Jason Cairns

Personal information
- Place of birth: United States
- Position: Forward

Youth career
- 1994–1997: The College of New Jersey

Senior career*
- Years: Team / Apps / (Gls)
- 1998–1999: Cincinnati Riverhawks / 45 / (12)
- 2000–2001: New Jersey Stallions / 32 / (9)
- Total:  / 75 / (21)

= Jason Cairns =

American soccer player

Jason Cairns is an American retired soccer forward who played professionally for the Cincinnati Riverhawks and the New Jersey Stallions.
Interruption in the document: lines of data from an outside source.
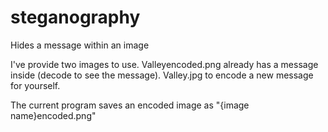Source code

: # steganography
Hides a message within an image

I've provide two images to use. 
Valleyencoded.png already has a message inside (decode to see the message).
Valley.jpg to encode a new message for yourself. 

The current program saves an encoded image as "{image name}encoded.png"
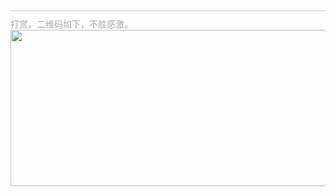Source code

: <!--Pay Me Some Money, Hehe-->
<div style="margin-top:10px;border-top:1px solid #ccc;padding-top:10px;color:#aaa;">
    打赏。二维码如下，不胜感激。
    <br>
    <img src="https://gitcafe.com/niean/niean.common.store/raw/master/image/self/pay.jpg" height="250" width="520" align="left" />
</div>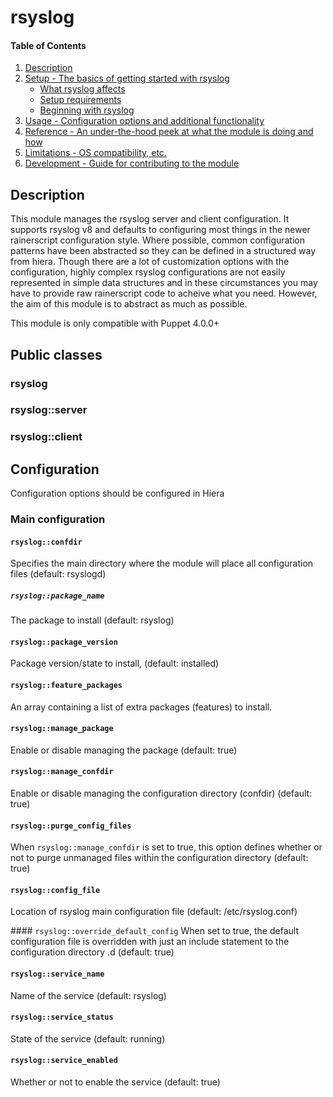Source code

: # rsyslog

#### Table of Contents

1. [Description](#description)
1. [Setup - The basics of getting started with rsyslog](#setup)
    * [What rsyslog affects](#what-rsyslog-affects)
    * [Setup requirements](#setup-requirements)
    * [Beginning with rsyslog](#beginning-with-rsyslog)
1. [Usage - Configuration options and additional functionality](#usage)
1. [Reference - An under-the-hood peek at what the module is doing and how](#reference)
1. [Limitations - OS compatibility, etc.](#limitations)
1. [Development - Guide for contributing to the module](#development)

## Description

This module manages the rsyslog server and client configuration. It supports rsyslog v8 and defaults to configuring most things in the newer rainerscript configuration style.  Where possible, common configuration patterns have been abstracted so they can be defined in a structured way from hiera.  Though there are a lot of customization options with the configuration, highly complex rsyslog configurations are not easily represented in simple data structures and in these circumstances you may have to provide raw rainerscript code to acheive what you need.  However, the aim of this module is to abstract as much as possible.

This module is only compatible with Puppet 4.0.0+

## Public classes

### rsyslog
### rsyslog::server
### rsyslog::client


## Configuration

Configuration options should be configured in Hiera

### Main configuration

#### `rsyslog::confdir`
Specifies the main directory where the module will place all configuration files (default: rsyslogd)

##### `rsyslog::package_name`
The package to install (default: rsyslog)

#### `rsyslog::package_version`
Package version/state to install, (default: installed)

#### `rsyslog::feature_packages`
An array containing a list of extra packages (features) to install.

#### `rsyslog::manage_package`
Enable or disable managing the package (default: true)

#### `rsyslog::manage_confdir`
Enable or disable managing the configuration directory (confdir) (default: true)

#### `rsyslog::purge_config_files`
When `rsyslog::manage_confdir` is set to true, this option defines whether or not to purge unmanaged files within the configuration directory (default: true)

#### `rsyslog::config_file`
Location of rsyslog main configuration file (default: /etc/rsyslog.conf)

#### `rsyslog::override_default_config`
When set to true, the default configuration file is overridden with just an include statement to the configuration directory .d (default: true)

#### `rsyslog::service_name`
Name of the service (default: rsyslog)

#### `rsyslog::service_status`
State of the service (default: running)

#### `rsyslog::service_enabled`
Whether or not to enable the service (default: true)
Raised in Point Pleasant Beach, New Jersey, Cairns played prep soccer at Point Pleasant Beach High School.

Cairns grew up playing for Jersey Shore Boca youth teams. In 1994, he entered Trenton State College (renamed The College of New Jersey in 1996) where he was a 1995 NSCAA Division III Second Team All American soccer player. That season, Cairns and his teammates won the NCAA Division III Men's Soccer Championship and Cairns was selected as an NSCAA Division III First Team All American. In 1997, he was again named to the Division III First Team and was the 1997 NSCAA Division III Player of the Year.

In 1998, the Cincinnati Riverhawks selected Cairns in the second round (32nd overall) of the 1998 A-League Draft. In 1998, he was Second Team All League. In 2000, Cairns moved to the New Jersey Stallions of the USL D-3 Pro League where he spent two seasons.

In December 1997, the Philadelphia KiXX drafted Cairns in the first round of the National Professional Soccer League. However, Cairns never played indoor soccer professionally.